WORK ORDER.
Each line in the data holding "우리나라" should be listed.

MATERIAL PROVIDED.
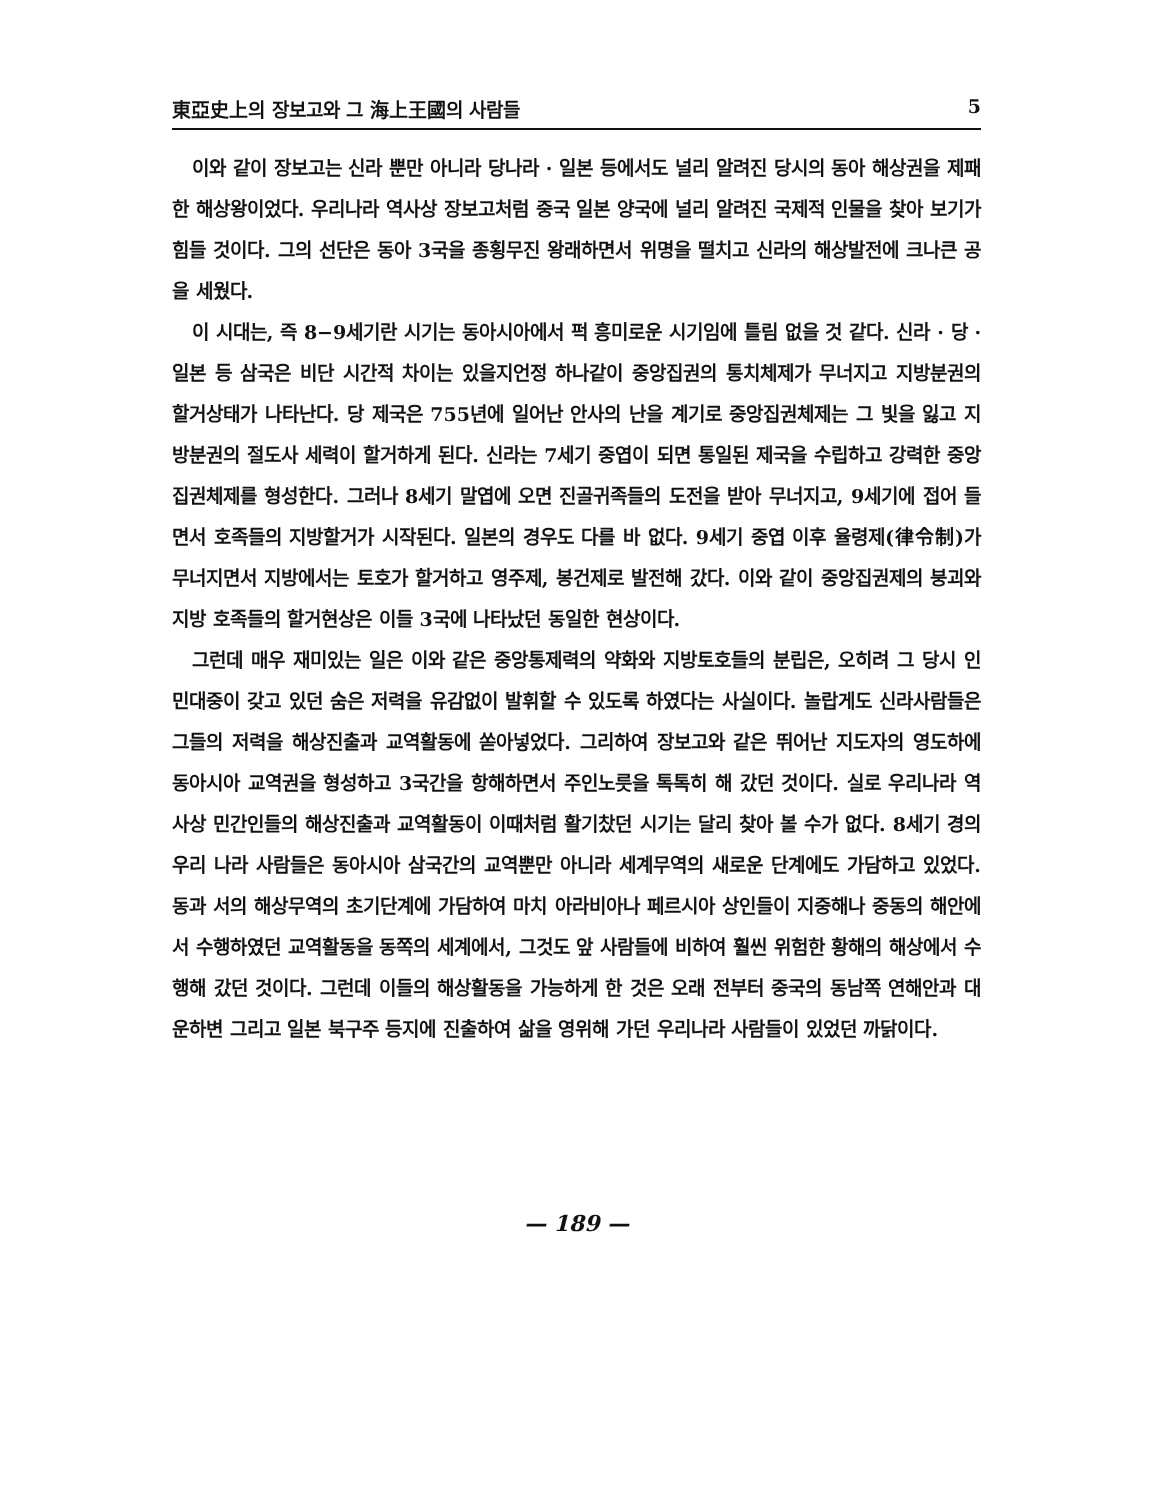東亞史上의 장보고와 그 海上王國의 사람들 5
이와 같이 장보고는 신라 뿐만 아니라 당나라 · 일본 등에서도 널리 알려진 당시의 동아 해상권을 제패한 해상왕이었다. 우리나라 역사상 장보고처럼 중국 일본 양국에 널리 알려진 국제적 인물을 찾아 보기가 힘들 것이다. 그의 선단은 동아 3국을 종횡무진 왕래하면서 위명을 떨치고 신라의 해상발전에 크나큰 공을 세웠다.
이 시대는, 즉 8−9세기란 시기는 동아시아에서 퍽 흥미로운 시기임에 틀림 없을 것 같다. 신라 · 당 · 일본 등 삼국은 비단 시간적 차이는 있을지언정 하나같이 중앙집권의 통치체제가 무너지고 지방분권의 할거상태가 나타난다. 당 제국은 755년에 일어난 안사의 난을 계기로 중앙집권체제는 그 빛을 잃고 지방분권의 절도사 세력이 할거하게 된다. 신라는 7세기 중엽이 되면 통일된 제국을 수립하고 강력한 중앙 집권체제를 형성한다. 그러나 8세기 말엽에 오면 진골귀족들의 도전을 받아 무너지고, 9세기에 접어 들면서 호족들의 지방할거가 시작된다. 일본의 경우도 다를 바 없다. 9세기 중엽 이후 율령제(律令制)가 무너지면서 지방에서는 토호가 할거하고 영주제, 봉건제로 발전해 갔다. 이와 같이 중앙집권제의 붕괴와 지방 호족들의 할거현상은 이들 3국에 나타났던 동일한 현상이다.
그런데 매우 재미있는 일은 이와 같은 중앙통제력의 약화와 지방토호들의 분립은, 오히려 그 당시 인민대중이 갖고 있던 숨은 저력을 유감없이 발휘할 수 있도록 하였다는 사실이다. 놀랍게도 신라사람들은 그들의 저력을 해상진출과 교역활동에 쏟아넣었다. 그리하여 장보고와 같은 뛰어난 지도자의 영도하에 동아시아 교역권을 형성하고 3국간을 항해하면서 주인노릇을 톡톡히 해 갔던 것이다. 실로 우리나라 역사상 민간인들의 해상진출과 교역활동이 이때처럼 활기찼던 시기는 달리 찾아 볼 수가 없다. 8세기 경의 우리 나라 사람들은 동아시아 삼국간의 교역뿐만 아니라 세계무역의 새로운 단계에도 가담하고 있었다. 동과 서의 해상무역의 초기단계에 가담하여 마치 아라비아나 페르시아 상인들이 지중해나 중동의 해안에서 수행하였던 교역활동을 동쪽의 세계에서, 그것도 앞 사람들에 비하여 훨씬 위험한 황해의 해상에서 수행해 갔던 것이다. 그런데 이들의 해상활동을 가능하게 한 것은 오래 전부터 중국의 동남쪽 연해안과 대운하변 그리고 일본 북구주 등지에 진출하여 삶을 영위해 가던 우리나라 사람들이 있었던 까닭이다.
— 189 —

OUTPUT FOR THIS TASK.
이와 같이 장보고는 신라 뿐만 아니라 당나라 · 일본 등에서도 널리 알려진 당시의 동아 해상권을 제패한 해상왕이었다. 우리나라 역사상 장보고처럼 중국 일본 양국에 널리 알려진 국제적 인물을 찾아 보기가 힘들 것이다. 그의 선단은 동아 3국을 종횡무진 왕래하면서 위명을 떨치고 신라의 해상발전에 크나큰 공을 세웠다.
그런데 매우 재미있는 일은 이와 같은 중앙통제력의 약화와 지방토호들의 분립은, 오히려 그 당시 인민대중이 갖고 있던 숨은 저력을 유감없이 발휘할 수 있도록 하였다는 사실이다. 놀랍게도 신라사람들은 그들의 저력을 해상진출과 교역활동에 쏟아넣었다. 그리하여 장보고와 같은 뛰어난 지도자의 영도하에 동아시아 교역권을 형성하고 3국간을 항해하면서 주인노릇을 톡톡히 해 갔던 것이다. 실로 우리나라 역사상 민간인들의 해상진출과 교역활동이 이때처럼 활기찼던 시기는 달리 찾아 볼 수가 없다. 8세기 경의 우리 나라 사람들은 동아시아 삼국간의 교역뿐만 아니라 세계무역의 새로운 단계에도 가담하고 있었다. 동과 서의 해상무역의 초기단계에 가담하여 마치 아라비아나 페르시아 상인들이 지중해나 중동의 해안에서 수행하였던 교역활동을 동쪽의 세계에서, 그것도 앞 사람들에 비하여 훨씬 위험한 황해의 해상에서 수행해 갔던 것이다. 그런데 이들의 해상활동을 가능하게 한 것은 오래 전부터 중국의 동남쪽 연해안과 대운하변 그리고 일본 북구주 등지에 진출하여 삶을 영위해 가던 우리나라 사람들이 있었던 까닭이다.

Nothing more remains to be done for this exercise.